Eric Rohmer, um dos mais célebres cineastas e críticos de cinema franceses de todos os tempos, costumava dizer que todo bom filme é, também, um documento de sua época.
Nesse sentido, é curioso ver como "Baby Driver" é um passo em falso na filmografia de Wright, um dos realizadores que, mesmo escrevendo suas personagens no limite da caricatura, melhor retratou em tela o perfil do homem da "pós-história", sem jamais precisar de arroubos dramáticos e discursivos, especialmente nos ótimos "Shaun of the Dead" e "Scott Pilgrim".
É que, aqui, a figura do herói não é a do slacker ou do homem alienado que se vê forçado a tomar ciência de sua situação e agir para vencê-la. Ao contrário, Wright aposta numa narrativa mais tradicional, com um arco de tomada do caminho da virtude pelos laços afetivos, em geral, e pelo encontro de um interesse amoroso, em específico, o que, embora seja funcional e confira universalidade e um certo charme à narrativa, retira sua relevância temática, principalmente por adotar uma polidez moral estranha à carreira do britânico e comum à geleia geral do cinema norteamericano - é particularmente incômodo ver como o roteiro insiste em deixar claro que o protagonista é "puro" e "não pertence àquele mundo".

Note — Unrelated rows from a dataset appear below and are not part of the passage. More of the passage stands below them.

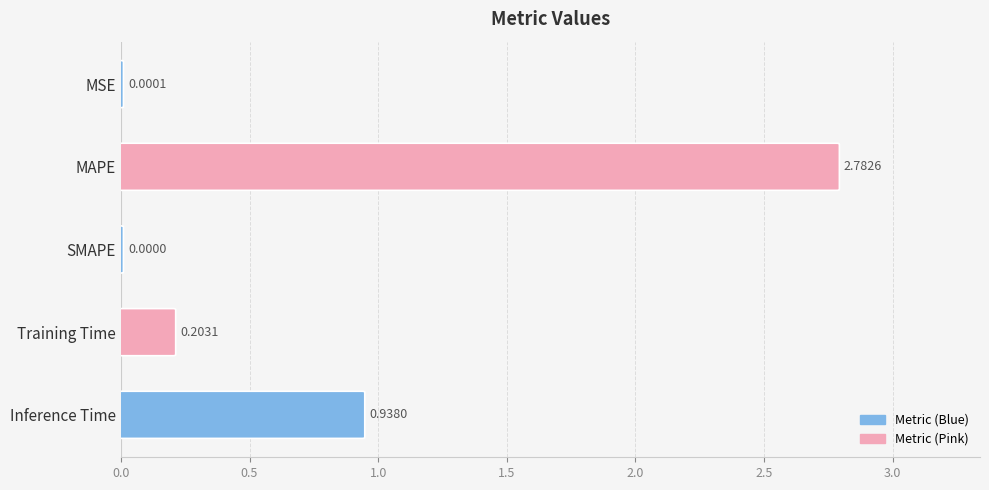

What is the greatest value displayed?

2.8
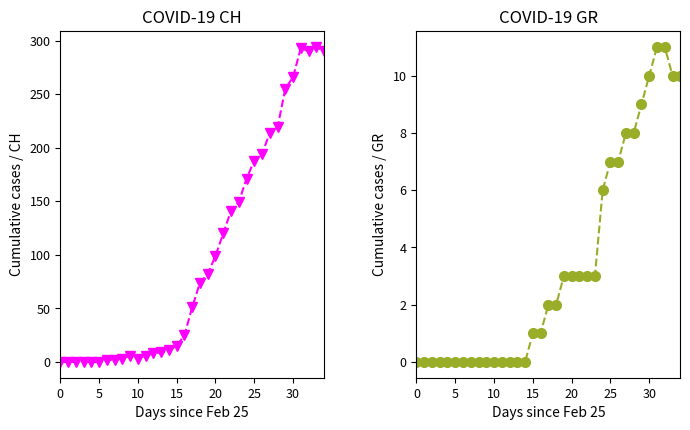

Rank the series by their average value, from lowest to highest.

GR, CH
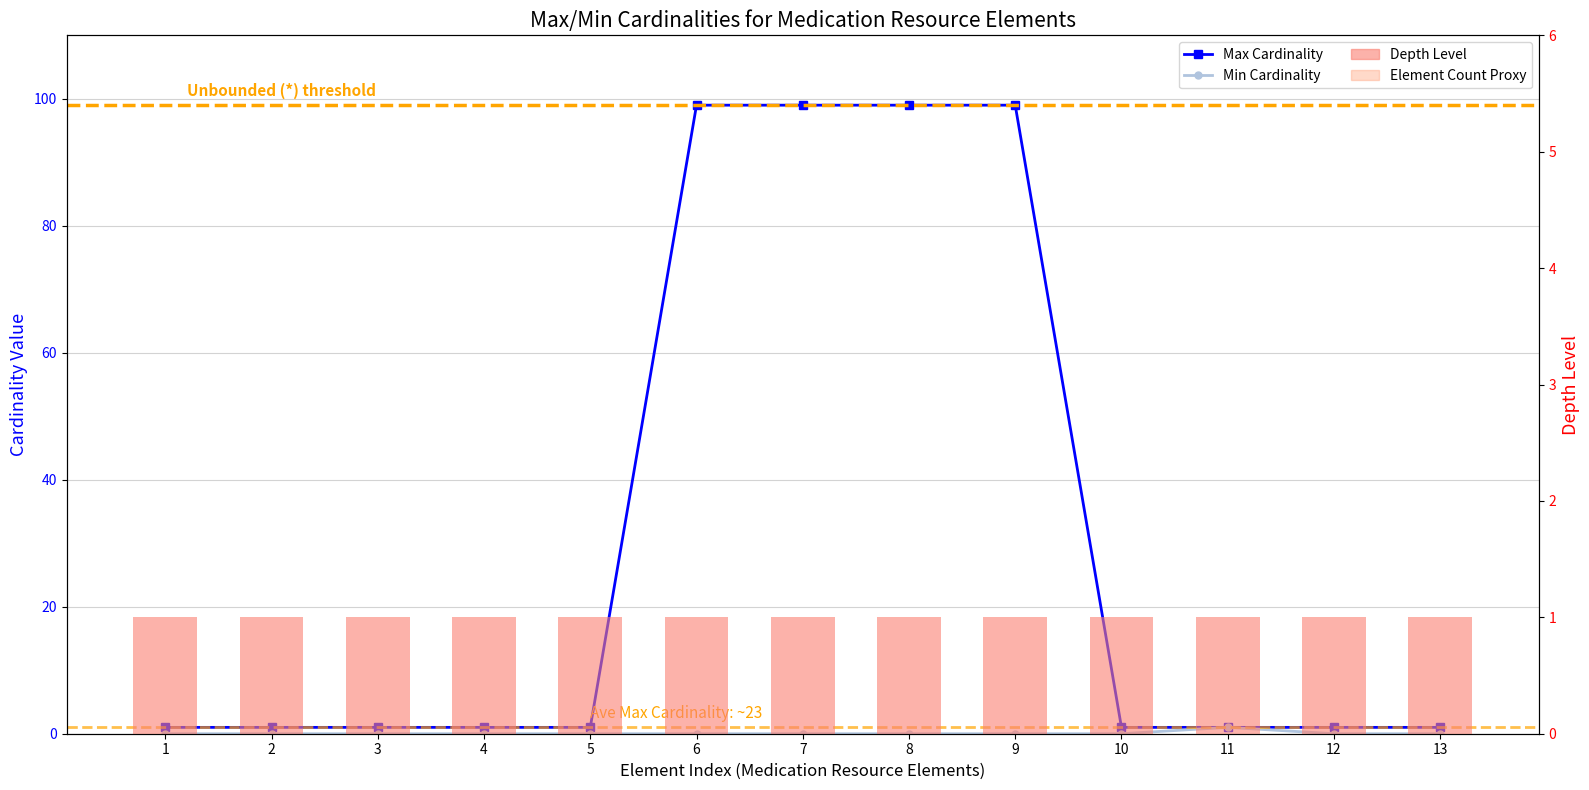

What is the value of the Depth Level bar at the 5th from the left?

1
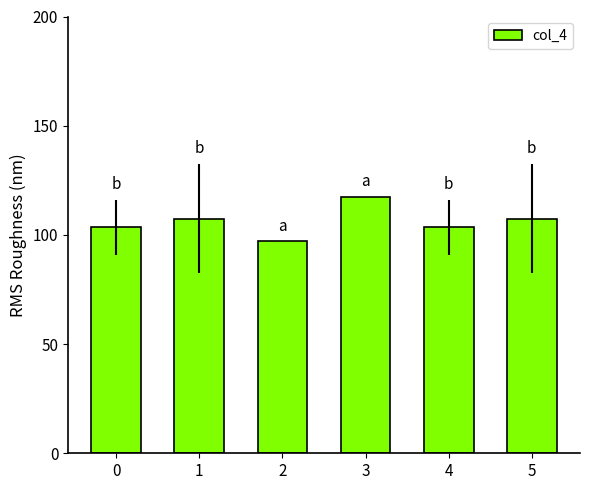

The chart shows a value of 59.7 at 2. True or false?

False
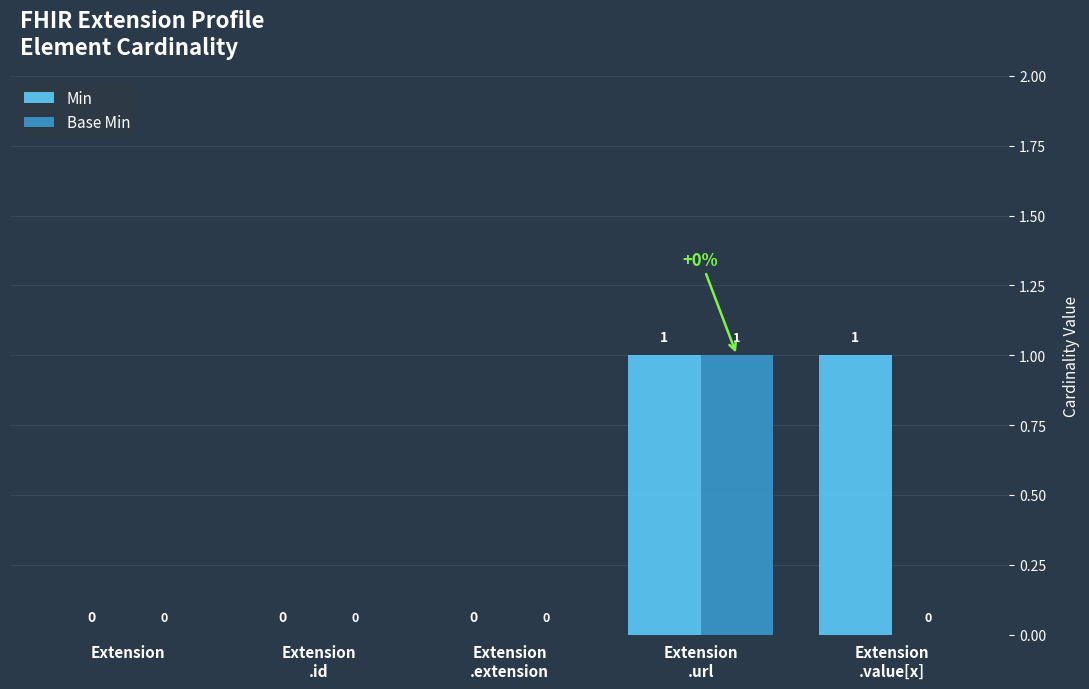

At which category is the sum across all series the highest?

Extension
.url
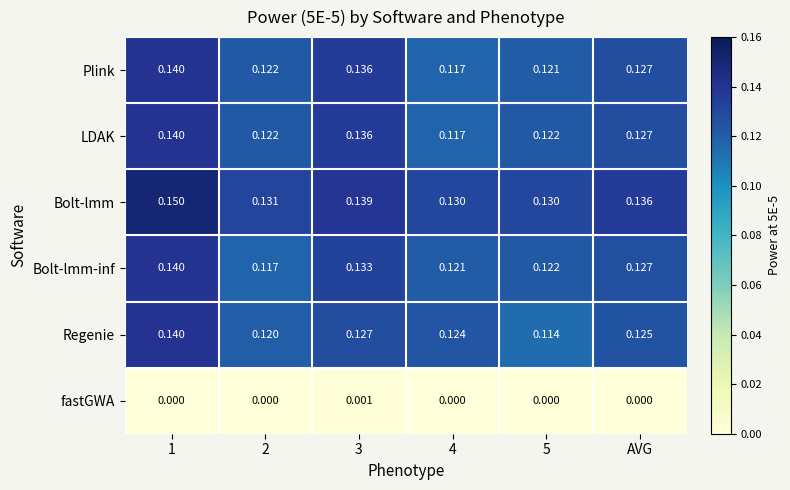

Which series has the largest total across all categories?

Bolt-lmm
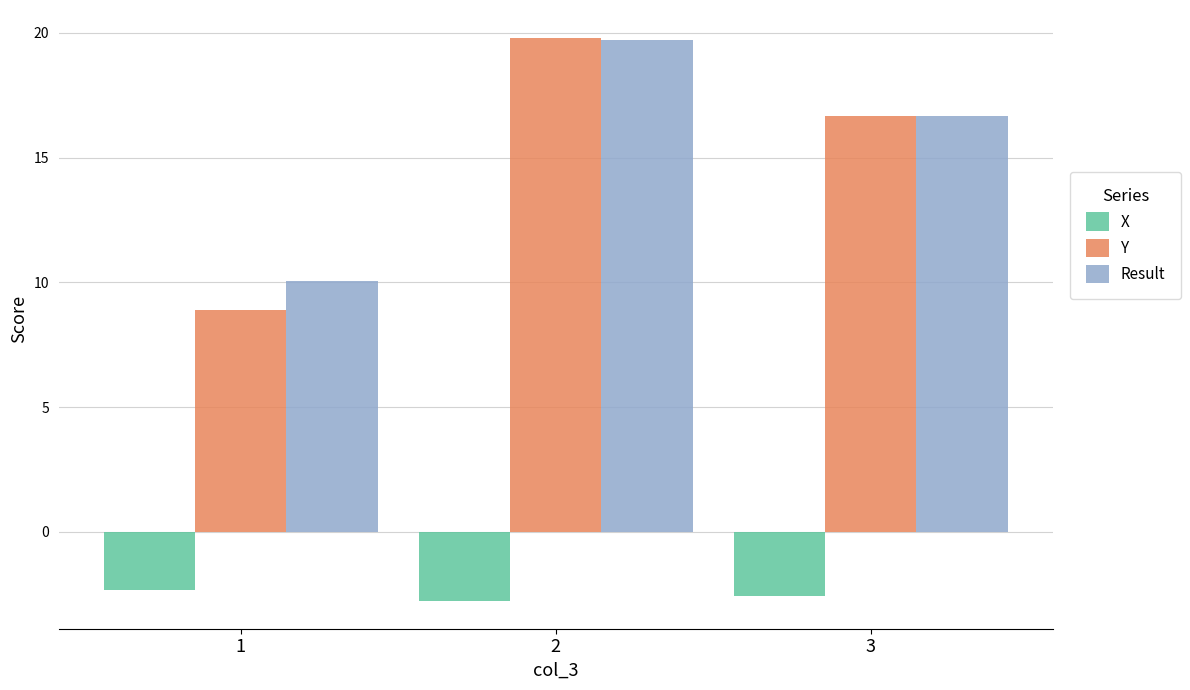

What is the average value of the Y series?

15.1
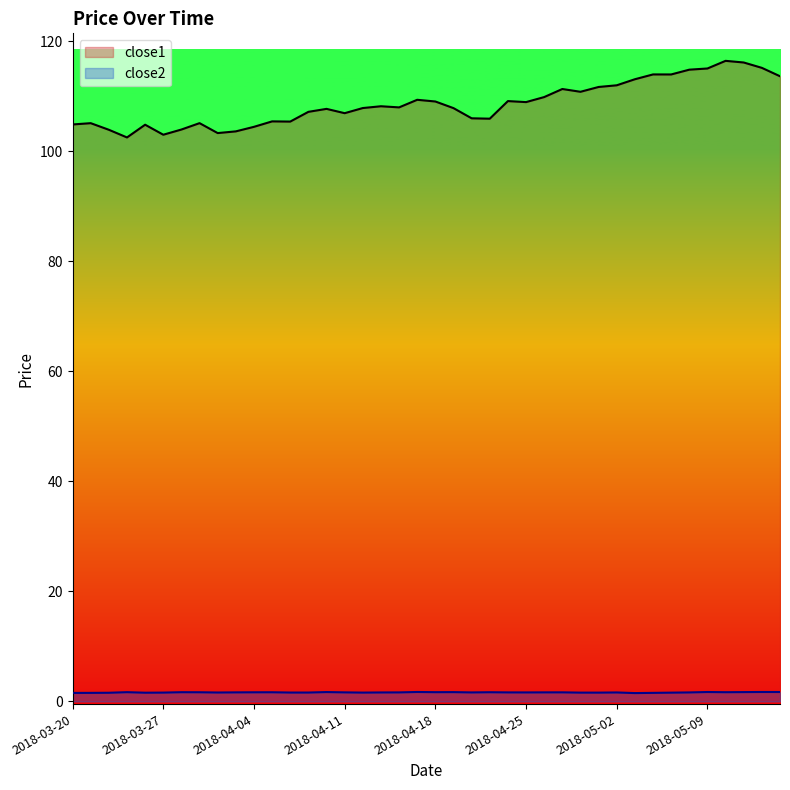

What value does the close1 series have at 2018-04-02?

103.3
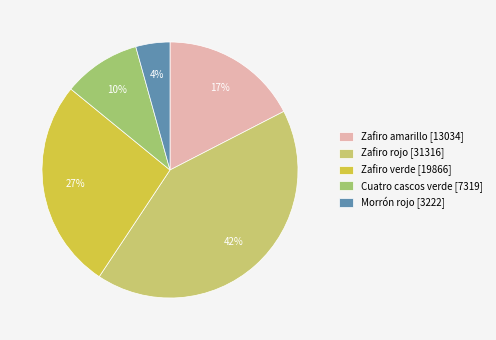

How many segments does this pie chart have?

5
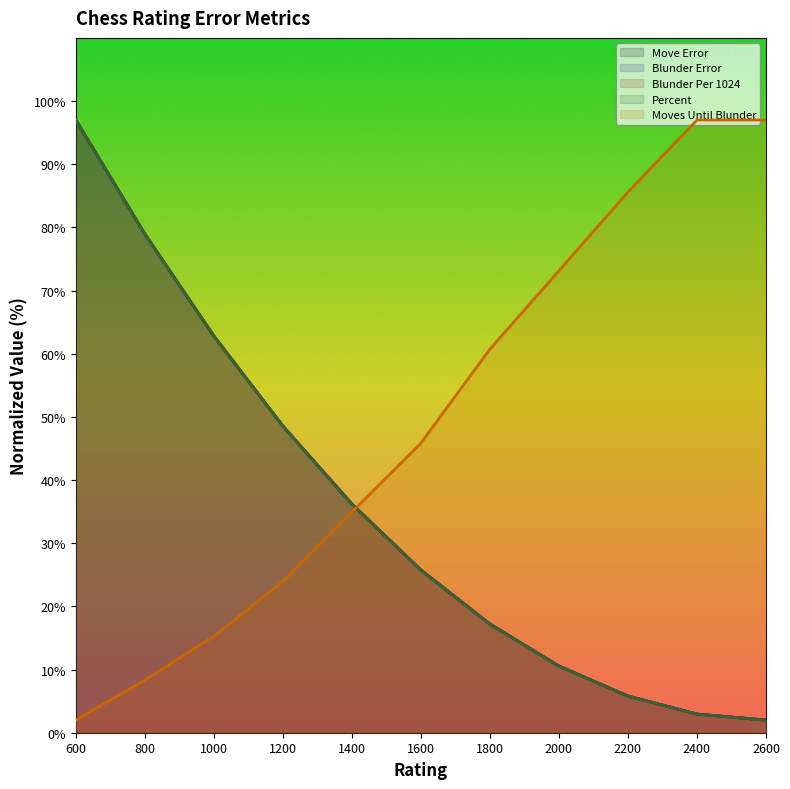

What is the approximate value of Blunder Error at 2200?

5.8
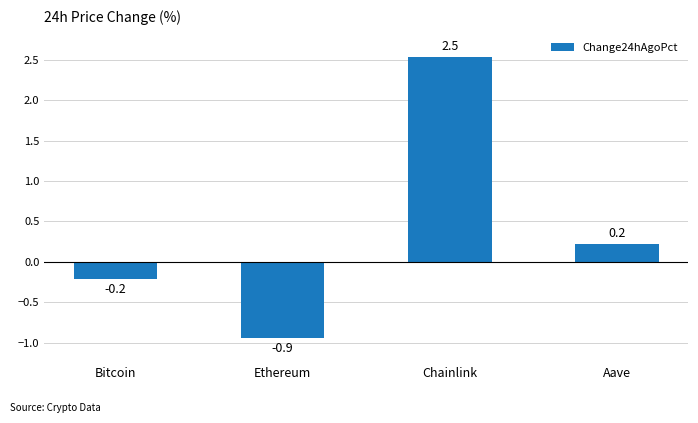

How many negative values are there?

2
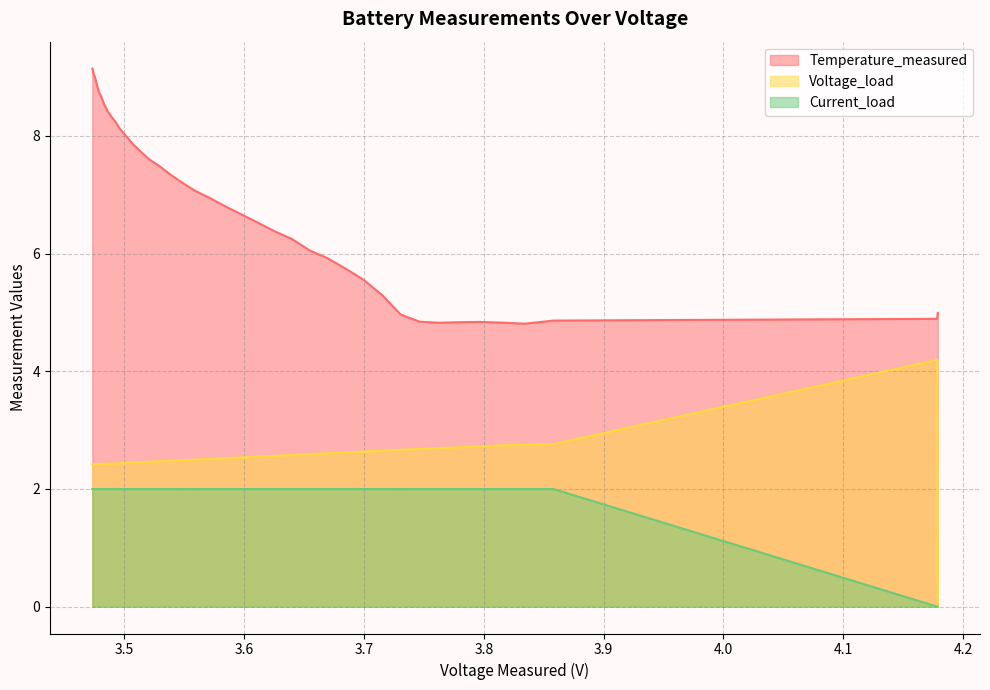

Which series has the largest total across all categories?

Temperature_measured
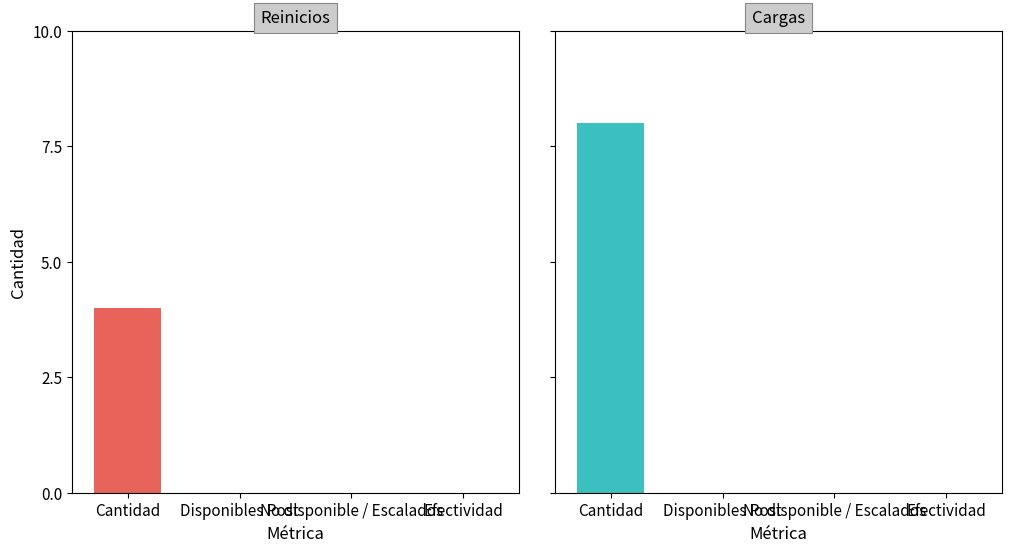

At how many categories does at least one series exceed 2?

1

Curiosamente, por outro lado, "Baby Driver" é certamente o trabalho mais maduro de Wright em termos de linguagem e estética.
Se os raccords e as gags visuais e sonoras característicos dos outros filmes do diretor ainda se fazem presentes - a grande sacada da vez, vale dizer, é a forma como Wright brinca com a diegese/não diegese da trilha sonora -, isso se dá de maneira mais balanceada, dividindo espaço com alguns ótimos planos sequência e travellings, o que confere mais suavidade visual e, consequentemente, mais fluidez narrativa ao filme.
Se as referências a gêneros clássicos do cinema continuam a existir - há, logo de início, duas belas cenas, uma que remete aos filmes de assalto e uma que homenageia os musicais clássicos -, "Em Ritmo de Fuga" soa menos como um filme de nicho do que seus predecessores, encontro sustentação própria em sua dramaturgia.
Da mesma forma, ainda há pontas de humor anárquico no texto, mas elas são dosadas com um peso dramático nunca antes experimentado no cinema de Wright - e introduzido na medida certa, diga-se.
Por tudo isso e por outros motivos, certamente haverá quem enxergue "Baby Driver" como o melhor filme de Edgar Wright. Eu, embora tenha curtido bastante e siga achando ele um dos autores mais interessantes do cinema atual, ainda fico com aquele Wright mais imaginativo e porralouca e menos moralmente ligado às narrativas padrão.